### [About this task]
Would you copy only the lines below, beginning with the one that contains "Рейтинг магазинов счётчиков банкнот" and running through the last entry line?

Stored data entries
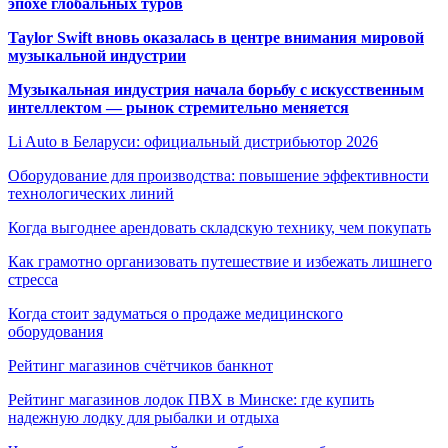
эпохе глобальных туров
Taylor Swift вновь оказалась в центре внимания мировой
музыкальной индустрии
Музыкальная индустрия начала борьбу с искусственным
интеллектом — рынок стремительно меняется
Li Auto в Беларуси: официальный дистрибьютор 2026
Оборудование для производства: повышение эффективности
технологических линий
Когда выгоднее арендовать складскую технику, чем покупать
Как грамотно организовать путешествие и избежать лишнего
стресса
Когда стоит задуматься о продаже медицинского
оборудования
Рейтинг магазинов счётчиков банкнот
Рейтинг магазинов лодок ПВХ в Минске: где купить
надежную лодку для рыбалки и отдыха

### [The completed task]
Рейтинг магазинов счётчиков банкнот
Рейтинг магазинов лодок ПВХ в Минске: где купить
надежную лодку для рыбалки и отдыха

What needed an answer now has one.